就這陣仗,不敢說是中州最最拔尖的年輕一代,但也皆對算的上是拍的上號的那幾個。
而被攔路打劫,要交買路財才讓通行的那些修士也沒有幾個是出身於凡凡,或者而言是沒一個進入這祖境之中修士會是尋常出身,就算不是宗字號山頭,頂尖的世家大姓,那也是不弱的二流拍前的山上門派。
那個計上心頭,主導謀劃了此次的攔路打劫,自愈爲神來一筆的抗劍小個子,像是領頭羊一般的率先一步走,只是這一動,便導致身後長劍不穩,踉踉蹌蹌的一搖一擺,長劍操着前方倒落,當真的是成了個抗了。
右肩膀一吃力,便導致了小個子上牙咬下牙的苦苦支撐,心中悄然罵了句了娘,心想着自己那個不像師傅卻是師傅的傢伙,那麼多把劍,自己怎麼就是偏偏挑了這把先前不重,現如今卻重的不能再重的。

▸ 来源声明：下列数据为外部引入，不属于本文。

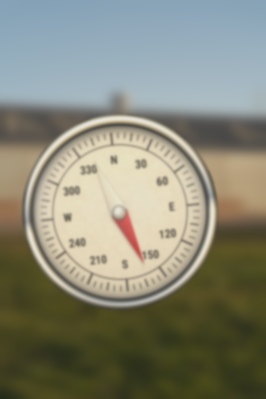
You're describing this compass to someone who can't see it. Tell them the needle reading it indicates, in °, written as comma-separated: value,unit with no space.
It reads 160,°
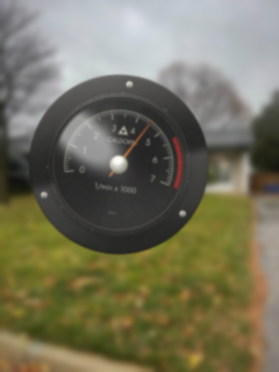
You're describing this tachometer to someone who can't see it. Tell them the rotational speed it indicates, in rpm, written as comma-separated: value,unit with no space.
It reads 4500,rpm
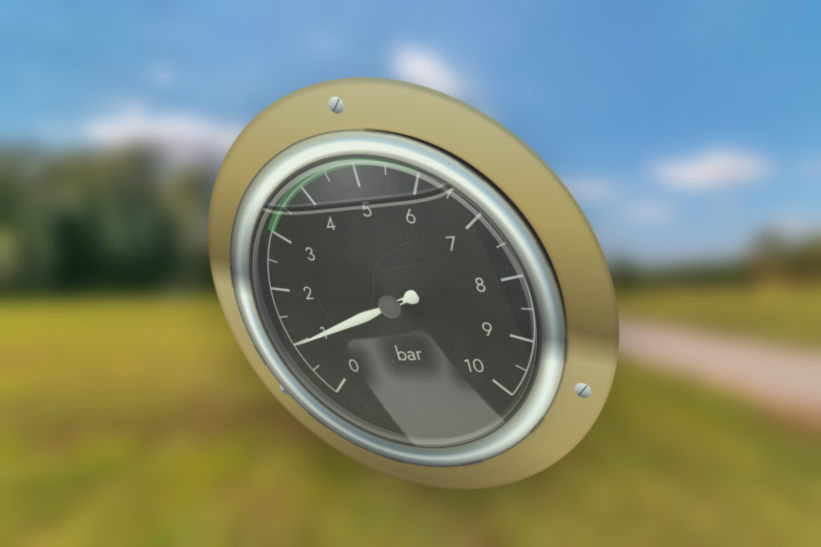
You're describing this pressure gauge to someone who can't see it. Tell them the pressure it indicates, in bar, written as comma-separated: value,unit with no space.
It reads 1,bar
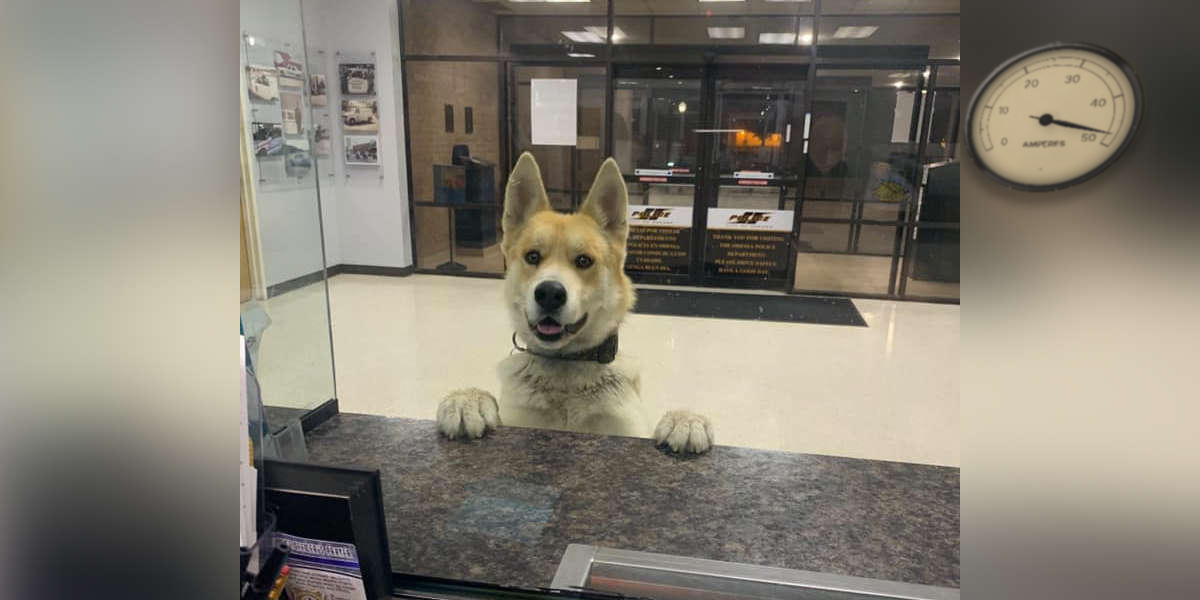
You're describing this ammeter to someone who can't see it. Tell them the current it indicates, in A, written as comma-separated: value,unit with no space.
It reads 47.5,A
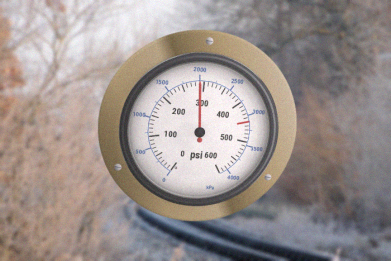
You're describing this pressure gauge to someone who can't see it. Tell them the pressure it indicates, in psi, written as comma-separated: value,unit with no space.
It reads 290,psi
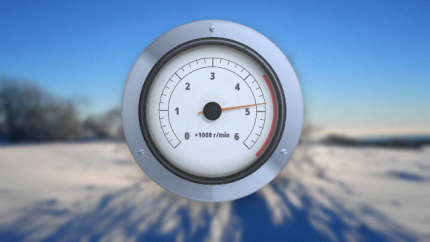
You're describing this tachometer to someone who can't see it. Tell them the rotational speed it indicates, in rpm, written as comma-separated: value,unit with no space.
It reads 4800,rpm
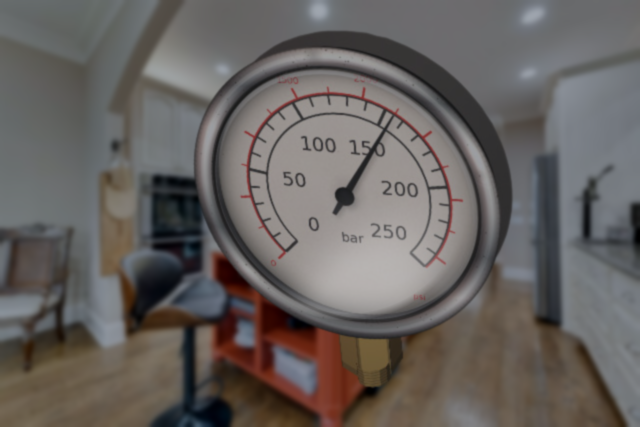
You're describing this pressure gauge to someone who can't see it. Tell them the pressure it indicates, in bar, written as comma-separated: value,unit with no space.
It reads 155,bar
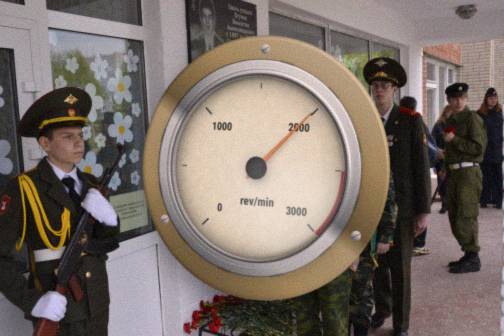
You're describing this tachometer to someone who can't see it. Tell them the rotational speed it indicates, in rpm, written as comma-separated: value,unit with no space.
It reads 2000,rpm
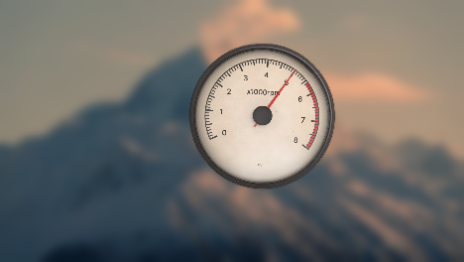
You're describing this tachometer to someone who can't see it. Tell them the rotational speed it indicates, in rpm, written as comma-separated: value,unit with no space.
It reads 5000,rpm
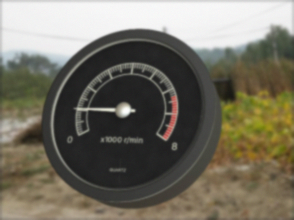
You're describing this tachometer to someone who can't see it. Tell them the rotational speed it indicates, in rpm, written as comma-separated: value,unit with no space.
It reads 1000,rpm
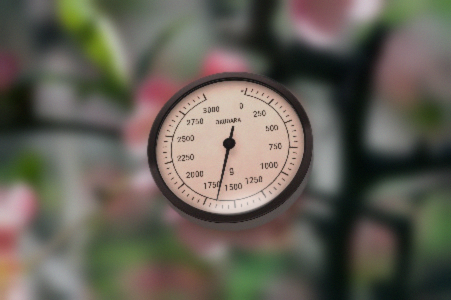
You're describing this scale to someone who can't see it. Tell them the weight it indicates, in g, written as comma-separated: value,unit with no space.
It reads 1650,g
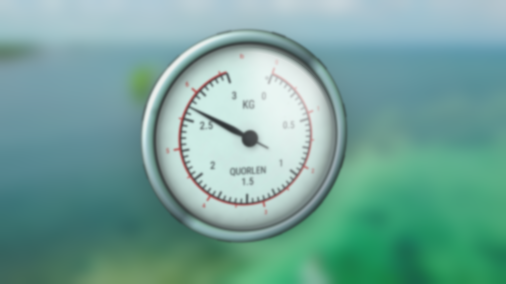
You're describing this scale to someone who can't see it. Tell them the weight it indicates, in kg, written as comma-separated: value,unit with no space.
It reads 2.6,kg
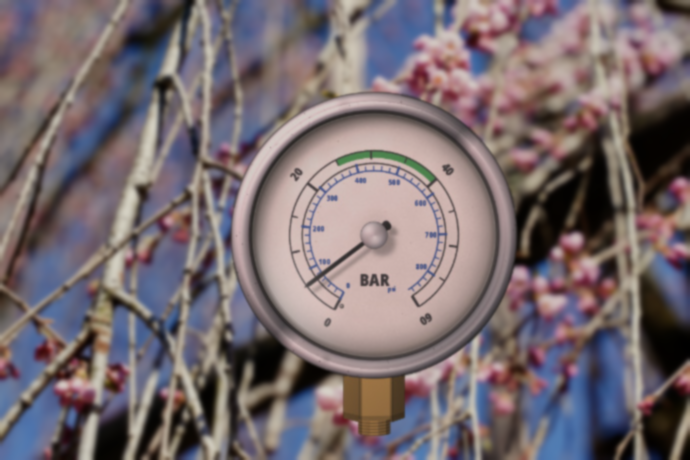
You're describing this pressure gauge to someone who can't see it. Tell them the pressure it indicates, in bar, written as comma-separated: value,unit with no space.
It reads 5,bar
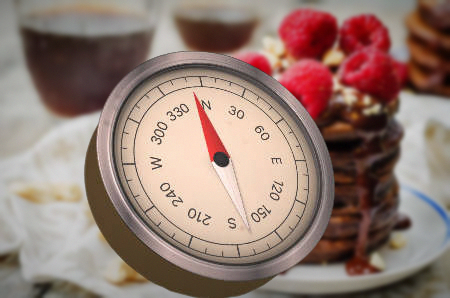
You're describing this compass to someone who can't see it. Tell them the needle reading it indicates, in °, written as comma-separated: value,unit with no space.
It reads 350,°
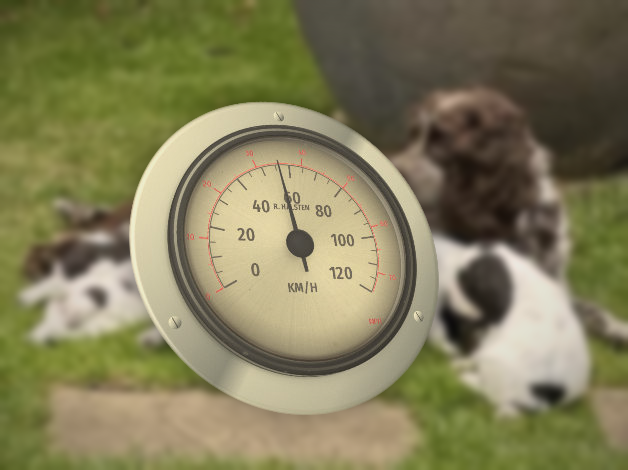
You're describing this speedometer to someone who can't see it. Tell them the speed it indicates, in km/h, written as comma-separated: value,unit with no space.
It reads 55,km/h
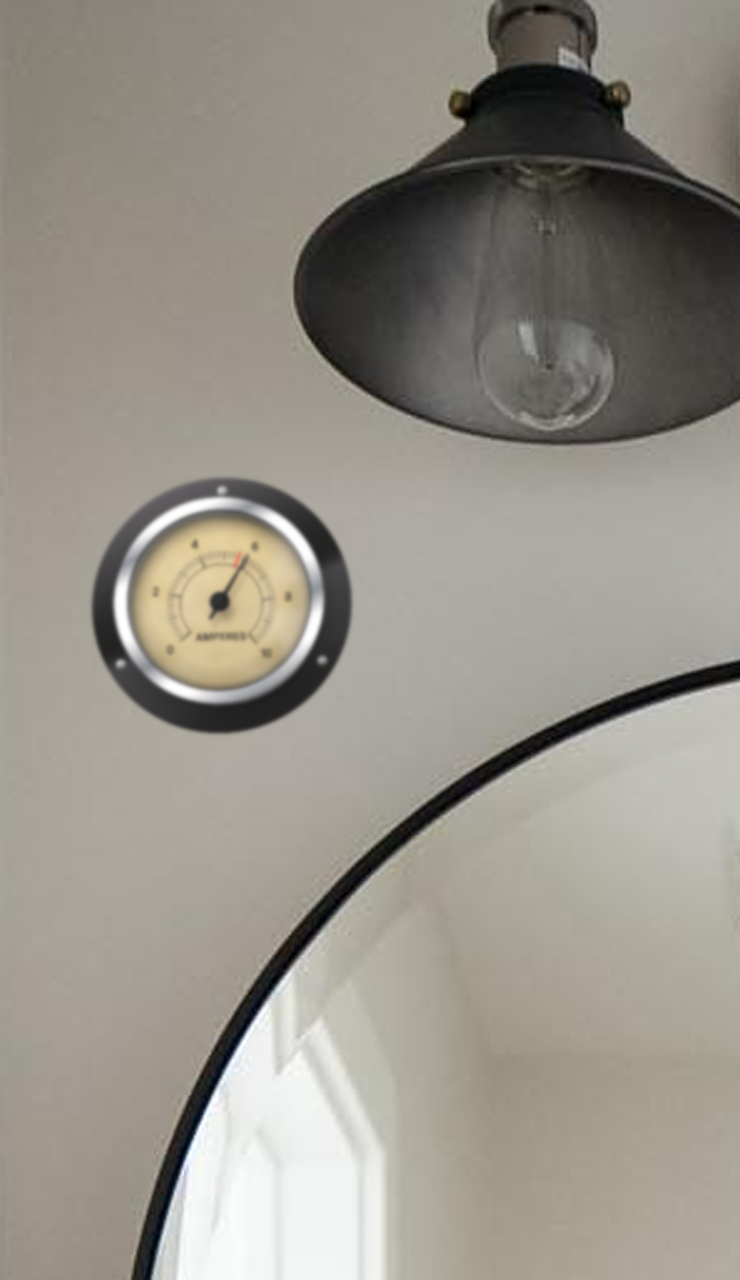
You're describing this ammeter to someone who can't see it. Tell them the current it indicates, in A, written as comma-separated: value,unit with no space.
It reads 6,A
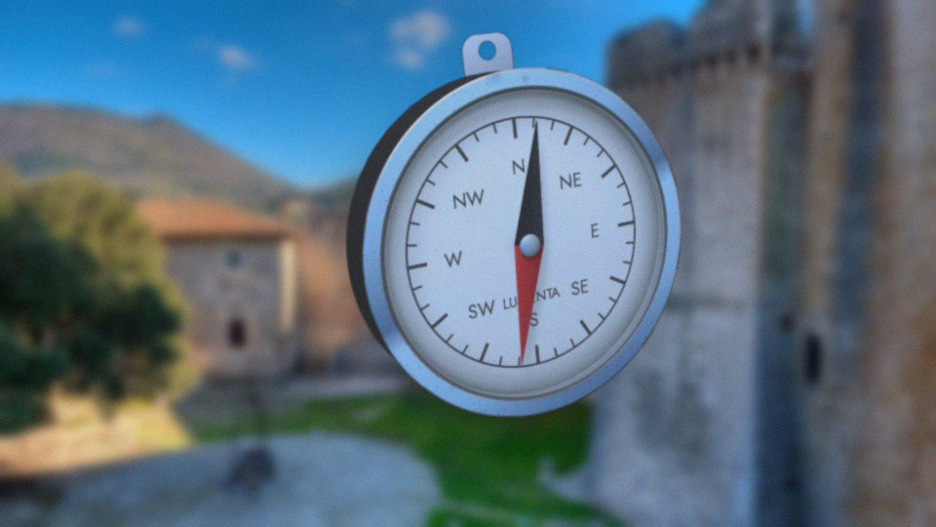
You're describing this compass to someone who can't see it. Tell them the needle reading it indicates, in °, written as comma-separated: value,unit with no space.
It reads 190,°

想着想着的小個子又是一陣罵娘,他孃的中了那個老傢伙了,肯定就是故意的,見過坑人的還真沒聽說過有坑自個獨苗徒弟的,難不成真就不怕自己這個千年難遇,萬年難得的天分嚇死人的萬中無一十全十美弟子,改頭換旗幟,投向他家山頭裡去了?
長劍倒於肩膀上,猛的一竄勁,劍身與劍鞘接壤處,微微漏出了一道近乎是微不可查的縫隙,剎然間,一股凌然劍意,以勢不可擋的睥睨之勢橫掃在了在場被橫截於分叉口前的一衆修士的神魂心口上。
於是這些個想動未動,想行爲行的一干修士皆是止步不前,如臨大敵。
不過悄然間,腦門上“咚”的一聲悶響,硬生生的是把思慮不知飛到幾重天外的小個子給一把強拽了回來。
猛的一擡頭,一個大個子站在了自己跟前,當看到了一張極爲熟悉,卻談不上多喜歡多親近的面龐之時,心中又是一句罵娘,自己這一下,當真只能算是給白白捱了一下,因爲他打不過對方,而且對方師傅還是和自己那個不像師傅的師傅好到能穿一條褲子,能同吟搬完酒的那種關係。
當然,除了這些還就是自己打不過對方,找不回來場子。
那個棕色衣袍修士彎下了身子,儘量的讓自己身形低些,好離那個矮個子看着不是那麼高低差距。
可正是因爲這個動作,卻讓那個自尊心極強的抗劍小個子極爲不悅。
糉衣男子笑魘如花,卻讓抗劍小個子沒由來的暗道一聲虛僞。
“喲,崔小子長大了啊,知道怎麼賺錢了,就是不知道崔老劍仙知不知道自己有怎麼個腦袋靈瓜的徒弟,是喜是憂嘍。”
姓崔明喚濮陽的抗劍矮個子撇了撇嘴道:“咋就你俞真賤這麼多事哩?不過看在我和老孟關係不錯的份上今天你崔大爺就放你一馬。”
而後崔濮陽便是極爲催促的擺了擺手,示意其趕緊離開,有個能耐比自個本事大的,靠山不弱的,可不是耽誤自己個的大事。
於是被小個子崔濮陽稱呼爲俞真賤的糉衣男子又是一板慄敲在了其的腦門之上,隨即便是站起身子,超前走去,路過身側時還尤爲善言的提醒一句道:“記住了,是真劍不是真賤。”
擇了絲毫沒有異常動靜的左道而去。
獨自登峰。
看着俞真劍走的極遠的身影之後,崔濮陽便笑魘眯眯的打量着身前重人。